Coping with loss – Riley team members share heartbreaking stories to find healing
Building compassion one story at a time: “I have been so encouraged since this … the love from it has reminded me that we are all important.”
One by one, the women told their stories in the quiet auditorium. Stories of profound loss and the grief that accompanies that loss.
The women – all employees at Riley Hospital for Children – were participating in a forum called Compassion Rounds, organized by Dr. Adam Hill.
They were speaking in front of a large audience in the basement of the Riley Outpatient Center, but their stories and their tears were safe in this room. No judging, no blaming, no shaming – those were the rules.

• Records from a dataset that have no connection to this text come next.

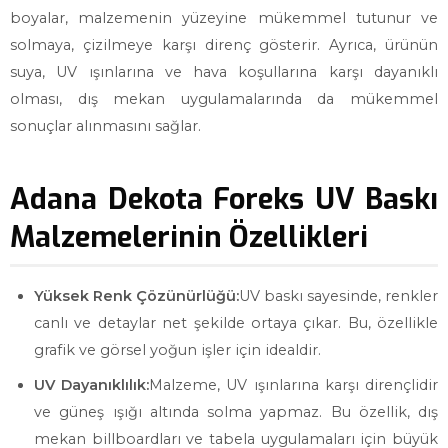
boyalar, malzemenin yüzeyine mükemmel tutunur ve
solmaya, çizilmeye karşı direnç gösterir. Ayrıca, ürünün
suya, UV ışınlarına ve hava koşullarına karşı dayanıklı
olması, dış mekan uygulamalarında da mükemmel
sonuçlar alınmasını sağlar.
Adana Dekota Foreks UV Baskı
Malzemelerinin Özellikleri
Yüksek Renk Çözünürlüğü:
UV baskı sayesinde, renkler
canlı ve detaylar net şekilde ortaya çıkar. Bu, özellikle
grafik ve görsel yoğun işler için idealdir.
UV Dayanıklılık:
Malzeme, UV ışınlarına karşı dirençlidir
ve güneş ışığı altında solma yapmaz. Bu özellik, dış
mekan billboardları ve tabela uygulamaları için büyük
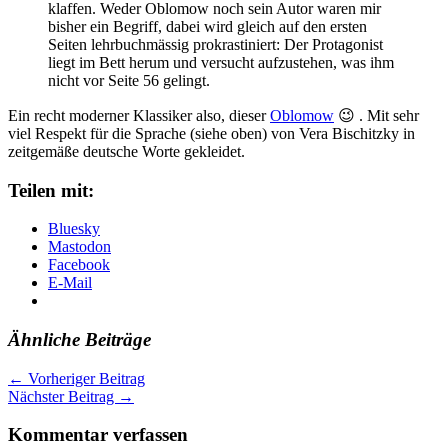
klaffen. Weder Oblomow noch sein Autor waren mir
bisher ein Begriff, dabei wird gleich auf den ersten
Seiten lehrbuchmässig prokrastiniert: Der Protagonist
liegt im Bett herum und versucht aufzustehen, was ihm
nicht vor Seite 56 gelingt.
Ein recht moderner Klassiker also, dieser
Oblomow
😉 . Mit sehr
viel Respekt für die Sprache (siehe oben) von Vera Bischitzky in
zeitgemäße deutsche Worte gekleidet.
Teilen mit:
Bluesky
Mastodon
Facebook
E-Mail
Ähnliche Beiträge
←
Vorheriger Beitrag
Nächster Beitrag
→
Kommentar verfassen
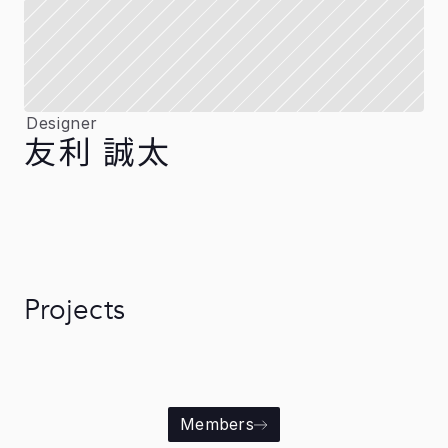
Designer
友利 誠太
Projects
Members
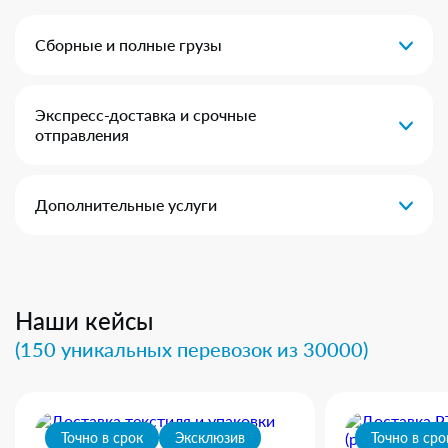
Сборные и полные грузы
Экспресс-доставка и срочные
отправления
Дополнительные услуги
Наши кейсы
(150 уникальных перевозок из 30000)
Точно в срок
Эксклюзив
Точно в сро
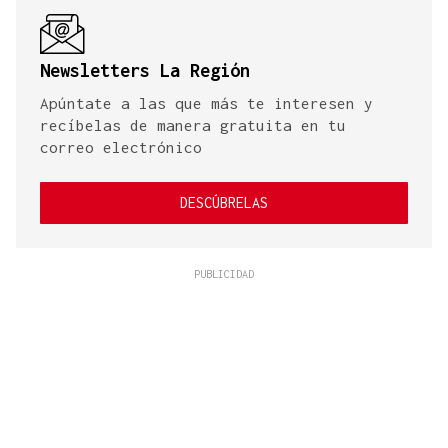
Newsletters La Región
Apúntate a las que más te interesen y
recíbelas de manera gratuita en tu
correo electrónico
DESCÚBRELAS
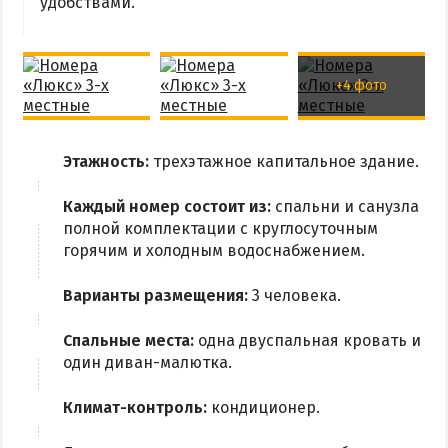
удобствами.
+4 фото
Этажность:
трехэтажное капитальное здание.
Каждый номер состоит из:
спальни и санузла
полной комплектации с круглосуточным
горячим и холодным водоснабжением.
Варианты размещения:
3 человека.
Спальные места:
одна двуспальная кровать и
один диван-малютка.
Климат-контроль:
кондиционер.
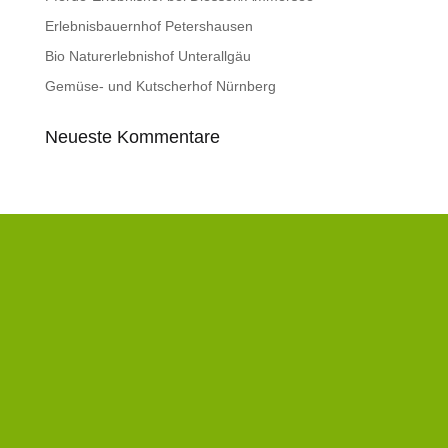
Erlebnisbauernhof Petershausen
Bio Naturerlebnishof Unterallgäu
Gemüse- und Kutscherhof Nürnberg
Neueste Kommentare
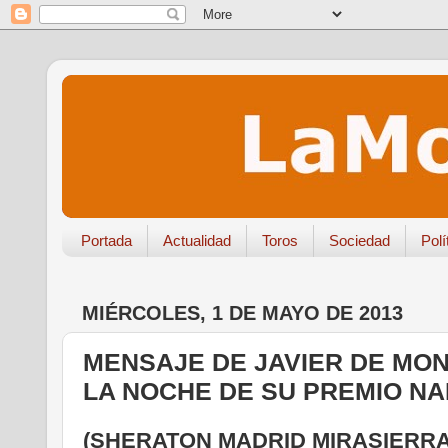
Portada
Actualidad
Toros
Sociedad
Polí
MIÉRCOLES, 1 DE MAYO DE 2013
MENSAJE DE JAVIER DE MON
LA NOCHE DE SU PREMIO N
(SHERATON MADRID MIRASIERRA 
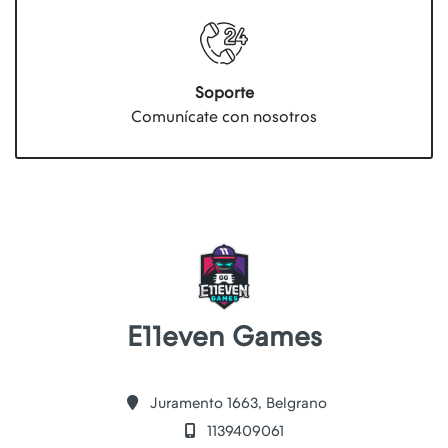
Soporte
Comunícate con nosotros
E11even Games
Juramento 1663, Belgrano
1139409061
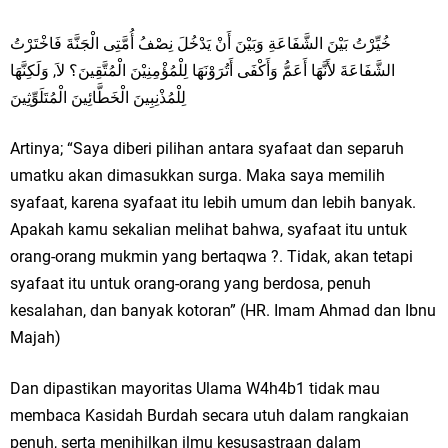
خُيِّرْتُ بَيْنَ الشَّفَاعَةِ وَبَيْنَ أَنْ يَدْخُلَ نِصْفُ أُمَّتِى الْجَنَّةَ فَاخْتَرْتُ
الشَّفَاعَةَ لأَنَّهَا أَعَمُّ وَأَكْفَى أَتُرَوْنَهَا لِلْمُؤْمِنِيْنَ الْمُتَّقِينَ؟ لاَ, وَلَكِنَّهَا
لِلْمُذْنِبِينَ الْخَطَّائِينَ الْمُتَلَوِّثِينَ
Artinya; “Saya diberi pilihan antara syafaat dan separuh
umatku akan dimasukkan surga. Maka saya memilih
syafaat, karena syafaat itu lebih umum dan lebih banyak.
Apakah kamu sekalian melihat bahwa, syafaat itu untuk
orang-orang mukmin yang bertaqwa ?. Tidak, akan tetapi
syafaat itu untuk orang-orang yang berdosa, penuh
kesalahan, dan banyak kotoran” (HR. Imam Ahmad dan Ibnu
Majah)
Dan dipastikan mayoritas Ulama W4h4b1 tidak mau
membaca Kasidah Burdah secara utuh dalam rangkaian
penuh, serta menihilkan ilmu kesusastraan dalam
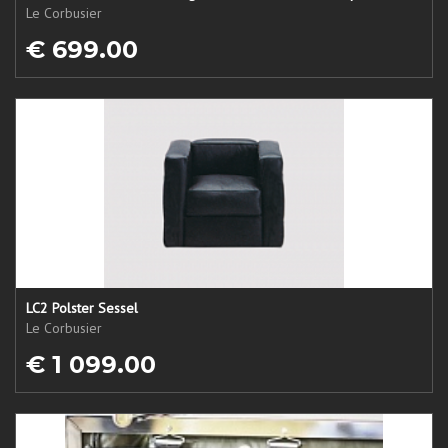
Le Corbusier
€ 699.00
LC2 Polster Sessel
Le Corbusier
€ 1 099.00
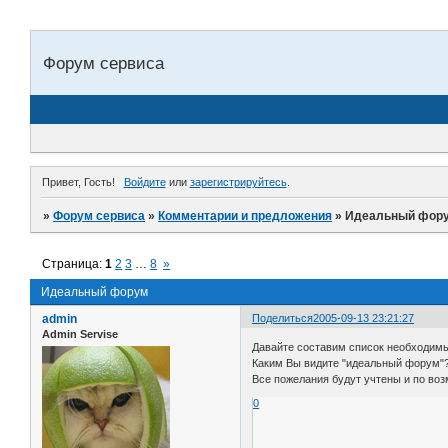
Форум сервиса
Привет, Гость!
Войдите
или
зарегистрируйтесь
.
»
Форум сервиса
»
Комментарии и предложения
»
Идеальный фор
Страница:
1
2
3
…
8
»
Идеальный форум
admin
Поделиться
2005-09-13 23:21:27
Admin Servise
Давайте составим список необходимы
Каким Вы видите "идеальный форум"
Все пожелания будут учтены и по во
0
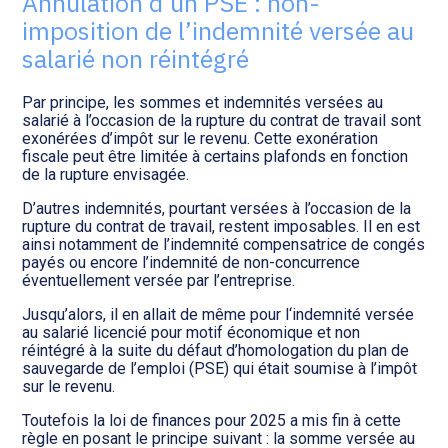
Annulation d’un PSE : non-
Transition numérique
imposition de l’indemnité versée au
salarié non réintégré
Par principe, les sommes et indemnités versées au
salarié à l’occasion de la rupture du contrat de travail sont
exonérées d’impôt sur le revenu. Cette exonération
fiscale peut être limitée à certains plafonds en fonction
de la rupture envisagée.
D’autres indemnités, pourtant versées à l’occasion de la
rupture du contrat de travail, restent imposables. Il en est
ainsi notamment de l’indemnité compensatrice de congés
payés ou encore l’indemnité de non-concurrence
éventuellement versée par l’entreprise.
Jusqu’alors, il en allait de même pour l‘indemnité versée
au salarié licencié pour motif économique et non
réintégré à la suite du défaut d’homologation du plan de
sauvegarde de l’emploi (PSE) qui était soumise à l’impôt
sur le revenu.
Toutefois la loi de finances pour 2025 a mis fin à cette
règle en posant le principe suivant : la somme versée au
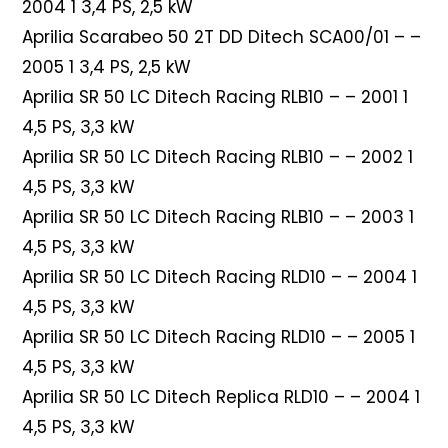
2004 1 3,4 PS, 2,5 kW
Aprilia Scarabeo 50 2T DD Ditech SCA00/01 – –
2005 1 3,4 PS, 2,5 kW
Aprilia SR 50 LC Ditech Racing RLB10 – – 2001 1
4,5 PS, 3,3 kW
Aprilia SR 50 LC Ditech Racing RLB10 – – 2002 1
4,5 PS, 3,3 kW
Aprilia SR 50 LC Ditech Racing RLB10 – – 2003 1
4,5 PS, 3,3 kW
Aprilia SR 50 LC Ditech Racing RLD10 – – 2004 1
4,5 PS, 3,3 kW
Aprilia SR 50 LC Ditech Racing RLD10 – – 2005 1
4,5 PS, 3,3 kW
Aprilia SR 50 LC Ditech Replica RLD10 – – 2004 1
4,5 PS, 3,3 kW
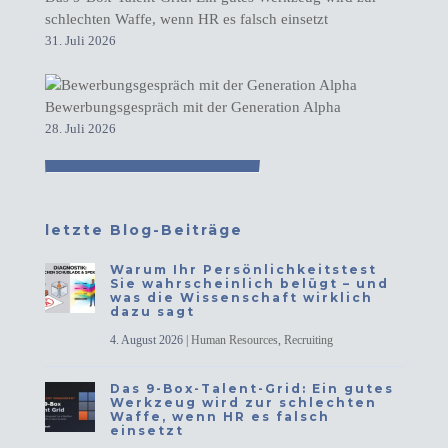
schlechten Waffe, wenn HR es falsch einsetzt
31. Juli 2026
Bewerbungsgespräch mit der Generation Alpha
28. Juli 2026
letzte Blog-Beiträge
Warum Ihr Persönlichkeitstest
Sie wahrscheinlich belügt – und
was die Wissenschaft wirklich
dazu sagt
4. August 2026
|
Human Resources
,
Recruiting
Das 9-Box-Talent-Grid: Ein gutes
Werkzeug wird zur schlechten
Waffe, wenn HR es falsch
einsetzt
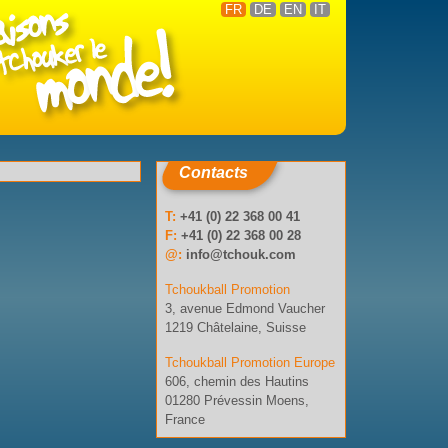
FR
DE
EN
IT
Contacts
T:
+41 (0) 22 368 00 41
F:
+41 (0) 22 368 00 28
@:
info@tchouk.com
Tchoukball Promotion
3, avenue Edmond Vaucher
1219 Châtelaine, Suisse
Tchoukball Promotion Europe
606, chemin des Hautins
01280 Prévessin Moens,
France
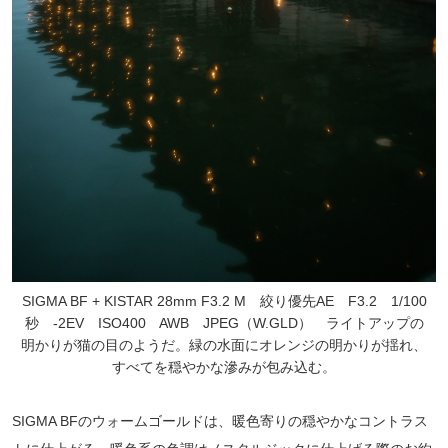
SIGMA BF + KISTAR 28mm F3.2 M 絞り優先AE F3.2 1/100
秒 -2EV ISO400 AWB JPEG（W.GLD） ライトアップの
明かりが猫の目のようだ。緑の水面にオレンジの明かりが揺れ、
すべてを穏やかな滲みが包み込む。
SIGMA BFのウォームゴールドは、暖色寄りの穏やかなコントラス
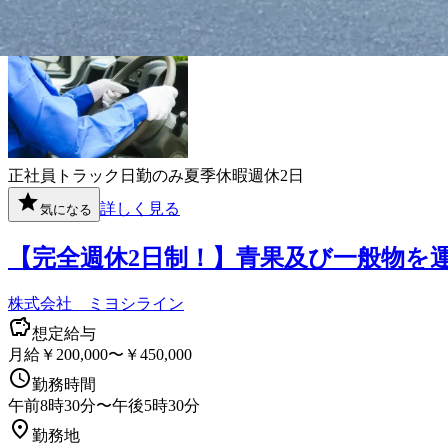
勤務地
長崎県雲仙市
正社員
トラック
日勤のみ
夏季休暇
週休2日
詳しく見る
気になる
【完全週休2日制！】青果及び一般物を
株式会社 ミヨシライン
想定給与
月給￥200,000〜￥450,000
勤務時間
午前8時30分〜午後5時30分
勤務地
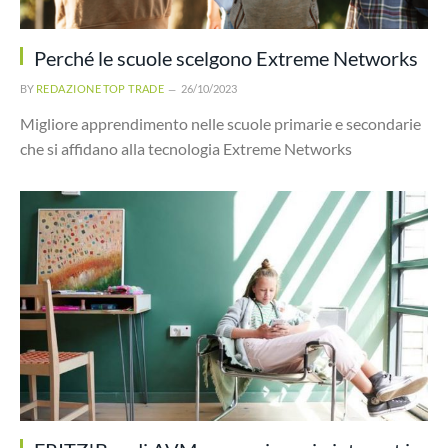
Perché le scuole scelgono Extreme Networks
BY
REDAZIONE TOP TRADE
26/10/2023
Migliore apprendimento nelle scuole primarie e secondarie
che si affidano alla tecnologia Extreme Networks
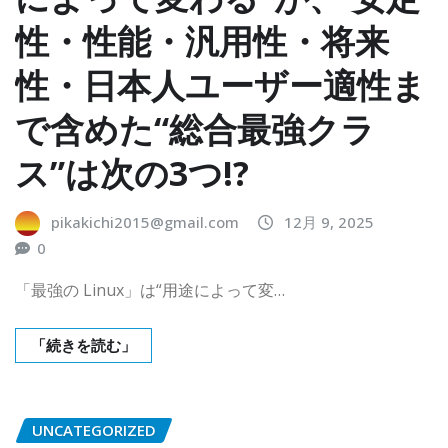
性・性能・汎用性・将来
性・日本人ユーザー適性ま
で含めた“総合最強クラ
ス”は次の3つ!?
pikakichi2015@gmail.com
12月 9, 2025
0
「最強の Linux」は“用途によって変…
「続きを読む」
UNCATEGORIZED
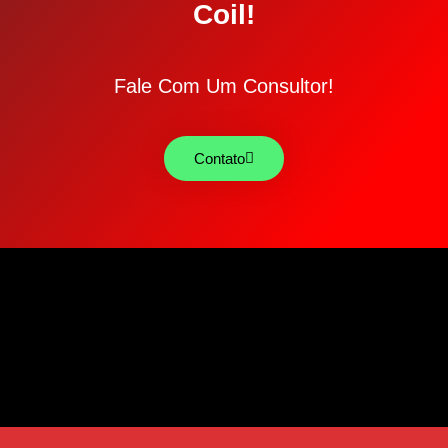
Coil!
Fale Com Um Consultor!
Contato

Art therapist Cassie Dobbs, teacher Amy Boggess and EVS housekeeper Kelley Stephenson laid bare the trauma each suffered when a patient they were close to passed away. The stories were achingly painful – not unlike others that play out in private every day in a hospital where kids battle life-threatening illness and injury.
The trauma that lay beneath the surface as the three women spoke was met by compassion from the hundreds in the room, many wiping away their own tears, thinking about their own stories.
“We wanted to create a safe space where people could share their stories vulnerably and share their truth,” said Dr. Hill, a pediatric palliative care physician.
He has been open about his own story of depression and attempted suicide years ago, granting interviews and speaking publicly on the topic.
“My own experience has led me to realize the power of sharing our own stories and allowing time and space for people to do that. Everybody has a story, and all those stories have value and meaning.”
The goal of the series is to build community, which Dr. Hill believes can only improve patient care.
Employees connecting on an emotional level will make Riley better, Boggess agreed, by encouraging a positive, supportive culture.
“It’s a reminder that we all have really hard days, but we also can use each other as a supportive mechanism for coping,” Boggess said. “We aren’t alone.”
Dobbs acknowledged after Compassion Rounds that she was nervous at the thought of sharing such an intimate story about a patient she developed a close bond with over time. (As with all of the stories, the identity of the patient was not disclosed.) But once she began talking, she said, the room felt safe.
“I could tell that everyone in that room not only wanted to be there but was there to feel a connection,” Dobbs said. “It didn’t matter what our role was. We’re just humans helping humans. We recognize that our work can be challenging and it is OK to acknowledge that and process that among our team members.”
Stephenson described the experience as “freeing.”
“Not only could I see common struggles, but I also learned more about how others help or interact with patients,” she said. “I have been so encouraged since this … the love from it has reminded me that we are all important.”
Indeed, that connection we make with others – no matter what our role – is powerful, Dr. Hill said. “Just realizing that every person in this entire hospital has a role and potentially a profound one helps all of us take better care of people.”
Compassion Rounds is a pilot project that will occur quarterly this year. Topics of interest to all hospital faculty, team members and students will be addressed to help people process emotions they encounter while working in a pediatric hospital. The next topic will be announced in the coming weeks.